The crucial difference, however, is that this new talk of spending cuts and higher taxes is in response to a crisis of the government’s own making. Yes, rising interest rates and costs for government borrowing are going up worldwide: but Liz Truss’s mini-Budget last month put the UK in the spotlight, and the UK’s borrow-and-spend agenda (which mirrors most Western countries right now) became most heavily punished by the markets.


So the new chancellor is working hard, and quickly, to shed the UK of its outlier position; to get markets, if not back on side, at least calmer than they have been in recent weeks. His comments this morning are clearly designed to take a lesson from (very recent) history, and not spook the markets over the weekend. Hours after the mini-Budget last month, the pound started falling and gilt yields started rising – but it was former chancellor Kwasi Kwarteng’s comments on the Sunday about going even bigger and bolder with unfunded tax cuts that saw the pound drop to its lowest level against the dollar on record the next day, and set government borrowing costs soaring to the point when the Bank of England had to intervene.

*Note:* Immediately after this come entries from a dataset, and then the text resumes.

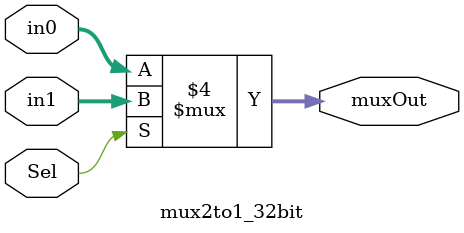
<source format=v>
module mux2to1_32bit(input [31:0] in0, input [31:0] in1, input Sel, output reg [31:0] muxOut);
	always @ (in0,in1,Sel)
	begin
		if(~Sel)
			muxOut=in0;
		else
			muxOut=in1;
	end
endmodule

</source>
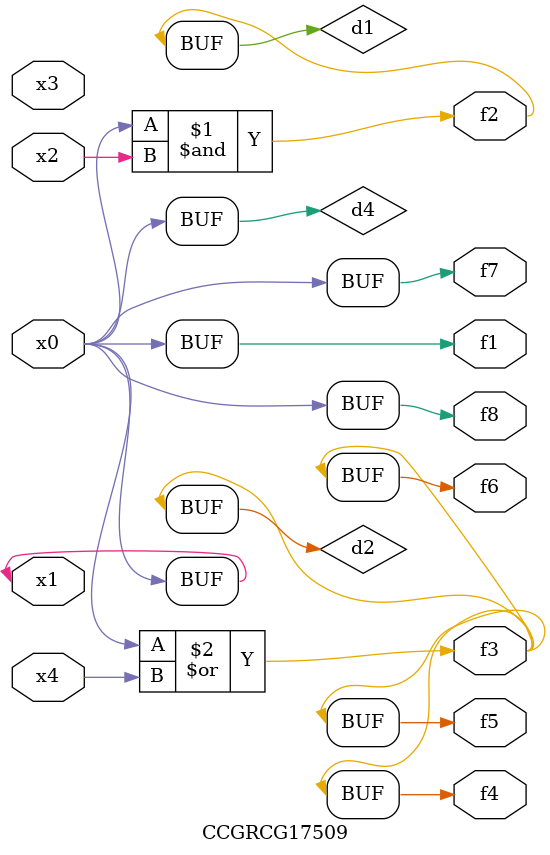
<source format=v>
module CCGRCG17509(
	input x0, x1, x2, x3, x4,
	output f1, f2, f3, f4, f5, f6, f7, f8
);

	wire d1, d2, d3, d4;

	and (d1, x0, x2);
	or (d2, x0, x4);
	nand (d3, x0, x2);
	buf (d4, x0, x1);
	assign f1 = d4;
	assign f2 = d1;
	assign f3 = d2;
	assign f4 = d2;
	assign f5 = d2;
	assign f6 = d2;
	assign f7 = d4;
	assign f8 = d4;
endmodule

</source>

Yesterday, after the Prime Minister’s announcements, gilt yields started rising again. Hunt will be desperate to avoid a repeat of last month’s debacle, and his language this morning represented a clear break with former defiant attitudes, insisting that what ‘the country needs now is stability.’


But this stability now comes at a very hefty price. For all the trouble Truss’s mini-Budget has caused the economy, her original fiscal plans brought the tax burden – currently at a 72-year high – back down to 2021 levels. Not an especially dramatic reduction. But based on Hunt’s comments this morning, it seems the new fiscal strategy may take the tax burden even higher, as he bluntly stated that ‘some taxes will have to go up.’


Not only is this a clear break from the Trussonomics agenda guiding the government’s fiscal decisions over the past few months – it also raises questions about what this government’s new ‘pro-growth’ strategy will be. Truss has linked economic flourishing directly to tax breaks, for individuals and companies; she reneged on the latter yesterday in her pivot on corporation tax. If the whole tax narrative goes out the window, what will she say her new plan for growth is? 

It is likely to be a question that goes unanswered until after the new chancellor gets through his ‘medium-term fiscal plan’ at the end of the month. But what’s in that plan – the tax updates, the spending cuts, the ever-changing incentives for businesses to invest – will play a large part in determining what the government does next. Hunt’s media round this morning suggested these decisions are increasingly out of the prime minister’s control.